Text extract:
○ ○ ○ ○ ○ ○ ○

Tequila: A platform for rapid development of quantum algorithms
- URL: http://arxiv.org/abs/2011.03057v2
- Date: Thu, 25 Feb 2021 15:29:58 GMT
- Title: Tequila: A platform for rapid development of quantum algorithms
- Authors: Jakob S. Kottmann, Sumner Alperin-Lea, Teresa Tamayo-Mendoza, Alba
Cervera-Lierta, Cyrille Lavigne, Tzu-Ching Yen, Vladyslav Verteletskyi,
Philipp Schleich, Abhinav Anand, Matthias Degroote, Skylar Chaney, Maha
Kesibi, Naomi Grace Curnow, Brandon Solo, Georgios Tsilimigkounakis, Claudia
Zendejas-Morales, Artur F. Izmaylov, Al\'an Aspuru-Guzik
- Abstract summary: Tequila is a development package for quantum algorithms in python.
It is designed for fast and flexible implementation, prototyping, and deployment of novel quantum algorithms in electronic structure and other fields.

○ ○ ○ ○ ○ ○ ○

Requirement A: Decide whether each statement agrees with the Tequila summary, answering yes or no and quoting the deciding words: (i) Tequila is a development package for quantum algorithms in python; (ii) Tequila is meant only for electronic structure work; (iii) Tequila is designed for the deployment of novel quantum algorithms.
Requirement B: Extend the Tequila summary with a few sentences that pick up after its last line.
The listing after this point is separate material and unrelated to the Tequila summary.

[Rows of spatial question data]
○ ○ ○ ○ ○ ○ ○

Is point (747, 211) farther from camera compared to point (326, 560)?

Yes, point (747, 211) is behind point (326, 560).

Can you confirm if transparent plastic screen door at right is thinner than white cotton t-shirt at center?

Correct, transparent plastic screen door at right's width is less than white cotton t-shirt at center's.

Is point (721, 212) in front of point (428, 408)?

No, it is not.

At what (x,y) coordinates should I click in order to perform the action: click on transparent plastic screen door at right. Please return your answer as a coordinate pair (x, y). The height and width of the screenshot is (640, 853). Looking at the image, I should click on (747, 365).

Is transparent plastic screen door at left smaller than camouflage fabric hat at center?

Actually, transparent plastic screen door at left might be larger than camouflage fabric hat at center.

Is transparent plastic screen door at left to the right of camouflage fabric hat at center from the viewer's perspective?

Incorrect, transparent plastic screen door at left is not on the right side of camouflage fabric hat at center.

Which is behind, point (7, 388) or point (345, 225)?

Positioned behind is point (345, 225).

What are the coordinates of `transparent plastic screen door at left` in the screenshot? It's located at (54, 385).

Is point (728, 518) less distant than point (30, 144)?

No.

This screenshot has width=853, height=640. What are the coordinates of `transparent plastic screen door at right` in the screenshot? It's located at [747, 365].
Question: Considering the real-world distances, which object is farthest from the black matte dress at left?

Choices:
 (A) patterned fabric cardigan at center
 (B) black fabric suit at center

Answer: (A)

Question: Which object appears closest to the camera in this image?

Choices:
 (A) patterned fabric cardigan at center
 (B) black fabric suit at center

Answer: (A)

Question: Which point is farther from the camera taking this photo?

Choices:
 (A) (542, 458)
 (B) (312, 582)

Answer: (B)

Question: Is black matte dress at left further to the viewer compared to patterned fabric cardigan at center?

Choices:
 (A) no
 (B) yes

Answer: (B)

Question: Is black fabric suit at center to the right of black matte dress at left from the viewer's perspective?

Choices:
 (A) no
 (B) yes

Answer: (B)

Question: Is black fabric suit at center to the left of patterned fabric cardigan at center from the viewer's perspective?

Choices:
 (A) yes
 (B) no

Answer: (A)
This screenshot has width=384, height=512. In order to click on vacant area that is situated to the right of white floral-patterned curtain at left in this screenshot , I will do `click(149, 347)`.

○ ○ ○ ○ ○ ○ ○

Answer A:
(i) Yes: "Tequila is a development package for quantum algorithms in python."
(ii) No: "in electronic structure and other fields."
(iii) Yes: "It is designed for fast and flexible implementation, prototyping, and deployment of novel quantum algorithms"

Answer B:
- Score: 0.3248699949578586
- License: http://arxiv.org/licenses/nonexclusive-distrib/1.0/
- Abstract: Variational quantum algorithms are currently the most promising class of
algorithms for deployment on near-term quantum computers. In contrast to
classical algorithms, there are almost no standardized methods in quantum
algorithmic development yet, and the field continues to evolve rapidly. As in
classical computing, heuristics play a crucial role in the development of new
quantum algorithms, resulting in high demand for flexible and reliable ways to
implement, test, and share new ideas. Inspired by this demand, we introduce
tequila, a development package for quantum algorithms in python, designed for
fast and flexible implementation, prototyping, and deployment of novel quantum
algorithms in electronic structure and other fields. Tequila operates with
abstract expectation values which can be combined, transformed, differentiated,
and optimized. On evaluation, the abstract data structures are compiled to run
on state-of-the-art quantum simulators or interfaces.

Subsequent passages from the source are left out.